9782226437792-j.jpg« Au cœur de la nuit, face au mur qu’elle regardait autrefois, bousculée par le plaisir, le malheur du bas lui apparaît telle la revanche du destin sur les vies jugées trop simples. » Dans ce premier roman suffoquant, Inès Bayard dissèque la vie conjugale d’une jeune femme à travers le prisme du viol. Un récit remarquablement dérangeant.

Comme dans Chanson douce de Leïla Slimani, ce roman s’ouvre sur l’épilogue tragique de l’histoire, qui est ensuite retracée jusqu’au drame.

Marie mène une vie agréable et rangée avec son mari Laurent. Mais Marie va être victime d’un viol: par son directeur dans sa voiture. Profondément humiliée, Marie va se taire. Et quand peu après elle découvre qu’elle est enceinte, il n’y a aucun doute pour elle quant à la paternité de l’enfant. Alors face à ses proches qui célèbrent cette naissance, elle se mure dans un silence destructeur et s’effrite jusqu’à l’inéluctable.

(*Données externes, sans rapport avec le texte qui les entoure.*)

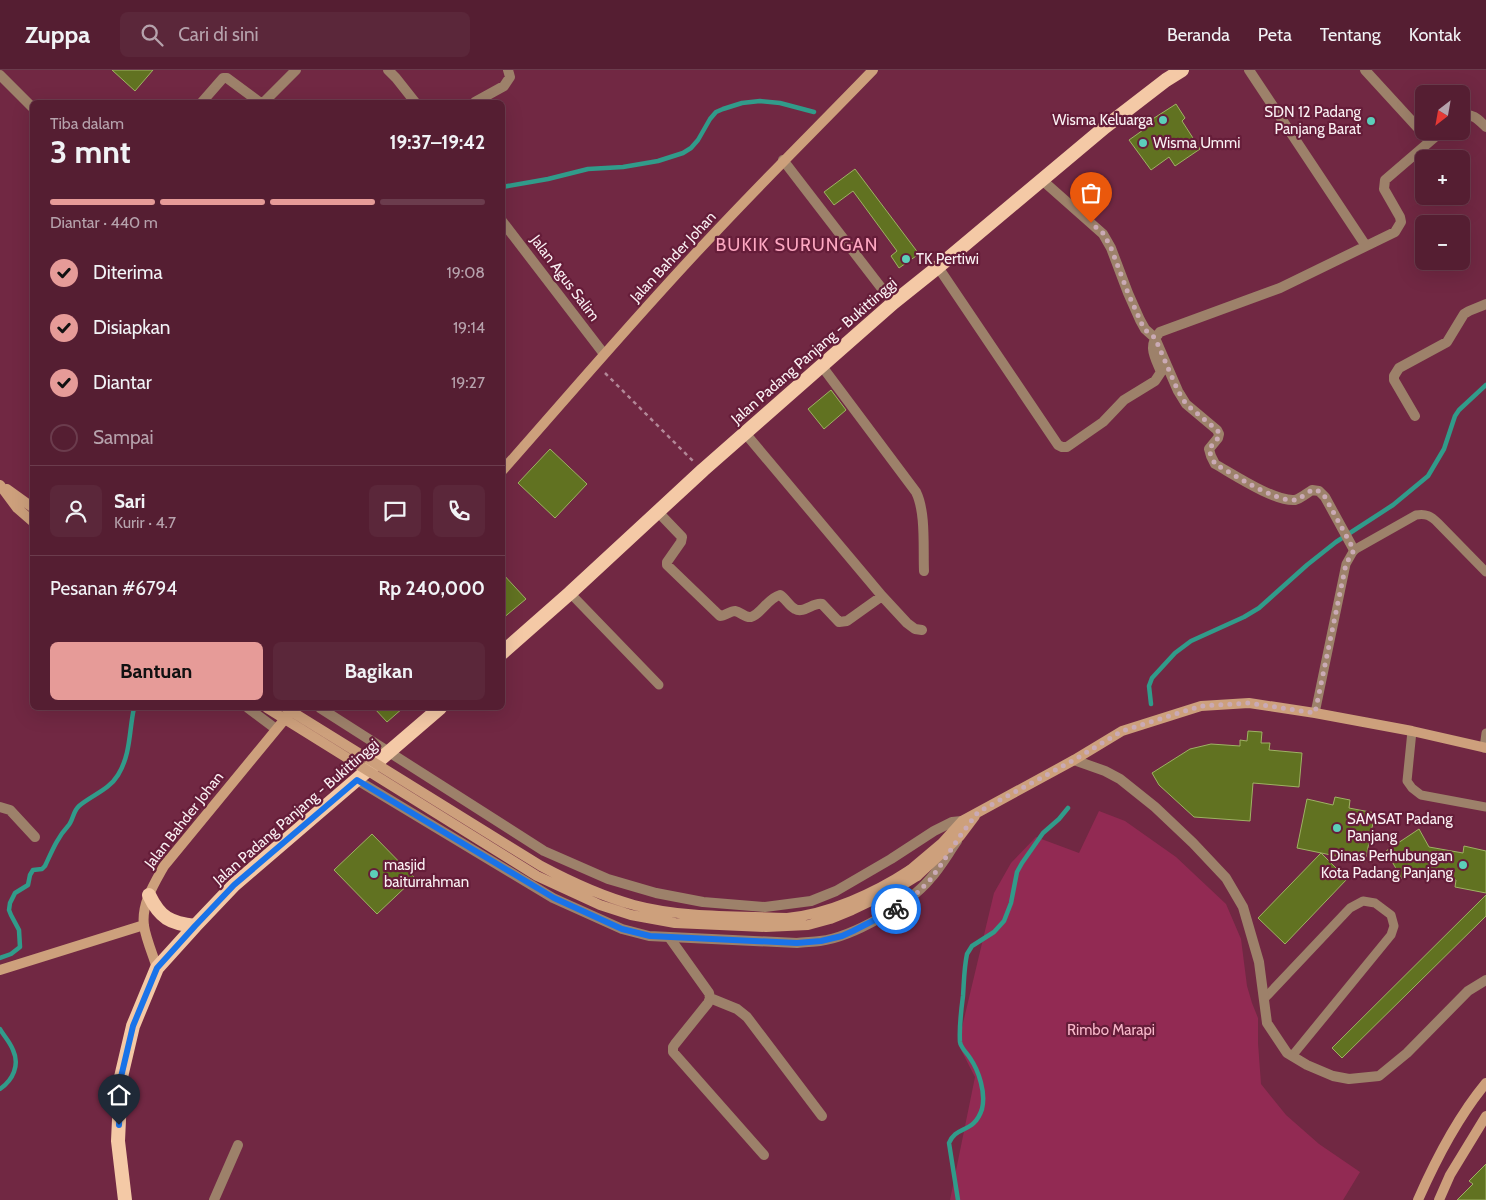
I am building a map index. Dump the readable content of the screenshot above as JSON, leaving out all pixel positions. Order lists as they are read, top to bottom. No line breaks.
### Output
{"streets":{"highway":["Jalan Padang Panjang - Bukittinggi"],"main road":["Jalan Bahder Johan"],"street":["Jalan Agus Salim"]},"crossings":[["Jalan Bahder Johan","Jalan Agus Salim"],["Jalan Bahder Johan","Jalan Padang Panjang - Bukittinggi"]],"districts":["BUKIK SURUNGAN"],"parks":["Rimbo Marapi"],"places":["Wisma Keluarga","SDN 12 Padang Panjang Barat","Wisma Ummi","TK Pertiwi","SAMSAT Padang Panjang","Dinas Perhubungan Kota Padang Panjang","masjid baiturrahman"],"north":"bottom left","page":{"header":"Zuppa","search":"Cari di sini","nav":["Beranda","Peta","Tentang","Kontak"],"map_buttons":["+","−"],"heading":["3 mnt","Tiba dalam","19:37–19:42"],"panel":["Sari","Kurir · 4.7","Pesanan #6794","Rp 240,000"],"bar":"Diantar · 440 m","list":[["Diterima","19:08"],["Disiapkan","19:14"],["Diantar","19:27"],"Sampai"],"buttons":["Bantuan","Bagikan"]}}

C’est un roman coup de poing que ce premier roman. Un roman cash, brut, difficile, douloureux. Pour Marie, cet enfant dont elle va devoir s’occuper, qu’elle aura chaque jour face à elle, est la preuve vivante et irréfutable de son agression. Preuve omniprésente qui le lui rappelle à chaque instant. Une douleur à la fois physique, morale et psychologique.

Le style est critiquable, peut être un peu trop brut. Personnellement, j’ai aimé justement cette écriture cash, crue, sans concession. Telle le ressenti de Marie face à sa vie qui se désagrège. Une écriture acerbe, coléreuse, agressive. Une écriture qui exprime la violence ressentie dans les rapports conjugaux, les rapports sexuels, la grossesse, l’accouchement, la joie honnie de l’entourage, … Violence vécue intensément, traumatismes intenses.

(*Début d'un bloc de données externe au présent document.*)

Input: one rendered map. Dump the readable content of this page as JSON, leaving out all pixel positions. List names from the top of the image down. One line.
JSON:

Il s’agit d’un récit d’une noirceur absolue. Un récit dérangeant, percutant, choquant. Un récit glaçant, qui frappe au cœur. Même si l’on ne croche pas au personnage de Marie, on ne peut que comprendre sa peur, son dégoût, son mutisme ravageur, sa honte, sa haine.  Et s’indigner des réactions des proches qui se voilent les yeux, ne relevant pas (ou ne voulant pas voir) les changements pourtant radicaux dans le comportement de Marie.

Très certainement un des plus gros succès de cette rentrée littéraire.